REQUIREMENT — Pick out every line of the records that contains the string "offsetDistance" and copy each one. Case matters.

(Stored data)
■ ■ ■ ■

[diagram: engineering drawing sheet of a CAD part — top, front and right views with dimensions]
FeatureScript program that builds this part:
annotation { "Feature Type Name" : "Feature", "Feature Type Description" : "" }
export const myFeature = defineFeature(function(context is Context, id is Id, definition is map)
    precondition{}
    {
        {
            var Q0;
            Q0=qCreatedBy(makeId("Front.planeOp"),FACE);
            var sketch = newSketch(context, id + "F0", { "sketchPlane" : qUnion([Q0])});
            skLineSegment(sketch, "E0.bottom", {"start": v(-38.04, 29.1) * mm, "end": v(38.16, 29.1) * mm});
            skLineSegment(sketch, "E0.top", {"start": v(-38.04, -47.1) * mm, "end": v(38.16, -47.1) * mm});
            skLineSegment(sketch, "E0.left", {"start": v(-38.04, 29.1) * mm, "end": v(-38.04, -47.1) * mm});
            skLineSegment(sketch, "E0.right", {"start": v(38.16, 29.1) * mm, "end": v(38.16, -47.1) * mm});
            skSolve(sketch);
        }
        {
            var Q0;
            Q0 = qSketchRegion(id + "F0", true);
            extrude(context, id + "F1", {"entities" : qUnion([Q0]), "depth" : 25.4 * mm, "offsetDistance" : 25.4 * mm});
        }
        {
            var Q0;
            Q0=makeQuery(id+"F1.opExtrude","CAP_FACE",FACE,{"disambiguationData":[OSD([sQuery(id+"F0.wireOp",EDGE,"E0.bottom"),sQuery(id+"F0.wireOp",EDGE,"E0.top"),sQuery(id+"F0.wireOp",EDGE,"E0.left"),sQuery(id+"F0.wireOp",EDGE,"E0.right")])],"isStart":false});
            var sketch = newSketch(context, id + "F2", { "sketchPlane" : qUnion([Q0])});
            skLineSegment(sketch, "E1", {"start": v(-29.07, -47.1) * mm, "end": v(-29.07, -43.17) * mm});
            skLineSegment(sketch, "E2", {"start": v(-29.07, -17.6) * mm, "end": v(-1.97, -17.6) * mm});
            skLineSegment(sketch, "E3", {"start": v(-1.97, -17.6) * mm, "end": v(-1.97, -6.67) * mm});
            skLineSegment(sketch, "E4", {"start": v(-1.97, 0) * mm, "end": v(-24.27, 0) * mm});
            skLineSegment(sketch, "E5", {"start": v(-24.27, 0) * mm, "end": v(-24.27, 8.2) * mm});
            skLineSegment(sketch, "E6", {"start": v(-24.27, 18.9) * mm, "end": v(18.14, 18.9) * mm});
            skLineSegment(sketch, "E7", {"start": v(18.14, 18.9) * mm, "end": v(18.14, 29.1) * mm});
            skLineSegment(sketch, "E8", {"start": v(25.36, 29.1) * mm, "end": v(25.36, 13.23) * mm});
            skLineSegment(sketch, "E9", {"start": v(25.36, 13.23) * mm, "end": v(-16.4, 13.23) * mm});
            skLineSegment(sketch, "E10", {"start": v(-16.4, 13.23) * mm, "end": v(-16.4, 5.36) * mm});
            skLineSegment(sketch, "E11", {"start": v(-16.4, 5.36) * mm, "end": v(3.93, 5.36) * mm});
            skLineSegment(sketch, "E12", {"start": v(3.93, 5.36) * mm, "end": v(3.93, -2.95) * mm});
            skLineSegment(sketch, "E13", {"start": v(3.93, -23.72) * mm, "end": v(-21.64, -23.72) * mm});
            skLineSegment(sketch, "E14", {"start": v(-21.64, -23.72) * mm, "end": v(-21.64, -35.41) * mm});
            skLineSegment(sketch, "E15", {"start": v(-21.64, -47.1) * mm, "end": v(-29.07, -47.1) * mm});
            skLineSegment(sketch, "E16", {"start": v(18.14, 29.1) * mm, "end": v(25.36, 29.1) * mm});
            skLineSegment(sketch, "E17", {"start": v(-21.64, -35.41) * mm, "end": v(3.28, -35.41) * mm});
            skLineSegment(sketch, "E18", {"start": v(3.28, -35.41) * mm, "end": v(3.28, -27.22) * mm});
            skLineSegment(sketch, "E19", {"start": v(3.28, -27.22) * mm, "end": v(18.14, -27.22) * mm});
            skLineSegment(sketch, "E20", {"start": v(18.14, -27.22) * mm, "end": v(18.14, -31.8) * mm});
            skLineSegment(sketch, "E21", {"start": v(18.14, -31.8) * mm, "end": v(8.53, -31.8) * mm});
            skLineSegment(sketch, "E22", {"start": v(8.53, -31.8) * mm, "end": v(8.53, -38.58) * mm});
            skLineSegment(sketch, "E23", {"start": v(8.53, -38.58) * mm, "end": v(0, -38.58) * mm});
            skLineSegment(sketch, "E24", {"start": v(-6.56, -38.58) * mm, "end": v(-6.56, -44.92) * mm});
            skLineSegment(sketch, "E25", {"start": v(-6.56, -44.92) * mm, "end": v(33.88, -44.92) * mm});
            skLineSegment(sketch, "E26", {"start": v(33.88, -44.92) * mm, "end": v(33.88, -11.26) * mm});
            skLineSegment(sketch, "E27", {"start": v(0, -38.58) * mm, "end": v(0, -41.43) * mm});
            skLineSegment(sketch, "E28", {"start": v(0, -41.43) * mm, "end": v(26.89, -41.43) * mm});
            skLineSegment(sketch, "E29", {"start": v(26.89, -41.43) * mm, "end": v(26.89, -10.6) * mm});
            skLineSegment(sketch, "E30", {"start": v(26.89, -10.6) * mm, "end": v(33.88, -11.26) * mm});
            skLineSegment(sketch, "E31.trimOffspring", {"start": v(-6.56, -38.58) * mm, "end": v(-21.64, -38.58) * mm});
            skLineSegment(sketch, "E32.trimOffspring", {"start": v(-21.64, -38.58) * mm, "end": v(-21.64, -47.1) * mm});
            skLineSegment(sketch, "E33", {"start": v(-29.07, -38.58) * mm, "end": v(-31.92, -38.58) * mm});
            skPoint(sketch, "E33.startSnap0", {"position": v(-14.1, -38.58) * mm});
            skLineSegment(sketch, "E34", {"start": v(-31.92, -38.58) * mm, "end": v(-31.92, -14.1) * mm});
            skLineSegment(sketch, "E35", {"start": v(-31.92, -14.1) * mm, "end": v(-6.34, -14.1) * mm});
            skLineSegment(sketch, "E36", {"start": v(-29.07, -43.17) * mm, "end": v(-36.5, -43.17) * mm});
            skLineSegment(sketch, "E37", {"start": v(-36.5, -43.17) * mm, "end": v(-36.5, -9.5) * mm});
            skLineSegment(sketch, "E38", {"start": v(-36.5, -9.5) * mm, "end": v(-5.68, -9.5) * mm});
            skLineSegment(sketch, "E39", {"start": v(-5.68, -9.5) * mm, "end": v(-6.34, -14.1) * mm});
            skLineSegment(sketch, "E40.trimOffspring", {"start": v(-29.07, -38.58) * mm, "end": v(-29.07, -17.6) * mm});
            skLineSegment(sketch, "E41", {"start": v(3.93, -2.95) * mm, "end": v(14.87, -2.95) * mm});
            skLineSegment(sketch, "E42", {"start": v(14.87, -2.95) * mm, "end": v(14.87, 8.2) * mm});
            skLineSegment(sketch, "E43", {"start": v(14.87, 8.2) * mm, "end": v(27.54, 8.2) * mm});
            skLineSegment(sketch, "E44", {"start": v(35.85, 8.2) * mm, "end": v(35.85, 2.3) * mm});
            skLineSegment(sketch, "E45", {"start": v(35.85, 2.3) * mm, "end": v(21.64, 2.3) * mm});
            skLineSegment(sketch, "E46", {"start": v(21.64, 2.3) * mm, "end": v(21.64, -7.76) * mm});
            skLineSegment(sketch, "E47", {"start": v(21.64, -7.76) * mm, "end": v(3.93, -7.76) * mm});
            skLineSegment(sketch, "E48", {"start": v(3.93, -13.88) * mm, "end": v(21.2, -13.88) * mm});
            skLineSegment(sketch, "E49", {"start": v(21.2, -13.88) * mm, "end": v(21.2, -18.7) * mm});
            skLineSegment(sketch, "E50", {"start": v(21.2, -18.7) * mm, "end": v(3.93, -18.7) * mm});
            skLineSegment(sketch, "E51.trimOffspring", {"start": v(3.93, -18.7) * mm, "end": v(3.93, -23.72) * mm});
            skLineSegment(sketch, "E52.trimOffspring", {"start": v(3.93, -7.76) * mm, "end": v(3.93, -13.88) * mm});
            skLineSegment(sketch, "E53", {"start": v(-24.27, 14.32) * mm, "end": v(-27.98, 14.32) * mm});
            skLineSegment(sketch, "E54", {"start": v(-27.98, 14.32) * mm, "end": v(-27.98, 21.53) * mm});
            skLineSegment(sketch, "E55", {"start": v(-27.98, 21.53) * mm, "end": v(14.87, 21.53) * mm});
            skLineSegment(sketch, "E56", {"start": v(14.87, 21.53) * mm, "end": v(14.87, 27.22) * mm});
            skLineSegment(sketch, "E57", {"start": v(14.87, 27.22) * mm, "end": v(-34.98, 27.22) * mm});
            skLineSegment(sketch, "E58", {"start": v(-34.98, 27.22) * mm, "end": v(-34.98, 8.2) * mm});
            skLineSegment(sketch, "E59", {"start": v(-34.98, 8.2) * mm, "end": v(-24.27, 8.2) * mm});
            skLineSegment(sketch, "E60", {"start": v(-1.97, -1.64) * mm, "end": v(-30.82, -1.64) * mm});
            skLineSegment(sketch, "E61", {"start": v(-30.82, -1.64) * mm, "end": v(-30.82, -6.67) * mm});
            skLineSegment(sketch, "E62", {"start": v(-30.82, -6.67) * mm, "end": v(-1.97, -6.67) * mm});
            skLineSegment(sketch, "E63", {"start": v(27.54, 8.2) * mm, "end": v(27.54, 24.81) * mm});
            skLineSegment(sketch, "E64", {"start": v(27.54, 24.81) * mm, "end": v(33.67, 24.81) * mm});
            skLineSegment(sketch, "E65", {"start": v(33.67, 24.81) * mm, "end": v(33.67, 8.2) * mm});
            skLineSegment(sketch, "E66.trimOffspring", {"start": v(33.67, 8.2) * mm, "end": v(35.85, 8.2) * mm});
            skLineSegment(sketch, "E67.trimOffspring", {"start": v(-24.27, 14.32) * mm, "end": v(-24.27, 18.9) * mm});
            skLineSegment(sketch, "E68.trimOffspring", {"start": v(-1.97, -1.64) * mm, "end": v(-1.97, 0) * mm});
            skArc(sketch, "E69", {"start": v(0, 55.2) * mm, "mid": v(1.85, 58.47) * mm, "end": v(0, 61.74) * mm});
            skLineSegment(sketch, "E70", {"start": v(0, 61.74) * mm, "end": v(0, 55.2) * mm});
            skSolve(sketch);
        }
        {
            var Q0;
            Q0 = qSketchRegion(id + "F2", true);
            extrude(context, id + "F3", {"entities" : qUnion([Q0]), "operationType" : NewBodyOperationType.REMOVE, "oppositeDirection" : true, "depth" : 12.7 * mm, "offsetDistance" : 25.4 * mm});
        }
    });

■ ■ ■ ■

RESPONSE —
            extrude(context, id + "F1", {"entities" : qUnion([Q0]), "depth" : 25.4 * mm, "offsetDistance" : 25.4 * mm});
            extrude(context, id + "F3", {"entities" : qUnion([Q0]), "operationType" : NewBodyOperationType.REMOVE, "oppositeDirection" : true, "depth" : 12.7 * mm, "offsetDistance" : 25.4 * mm});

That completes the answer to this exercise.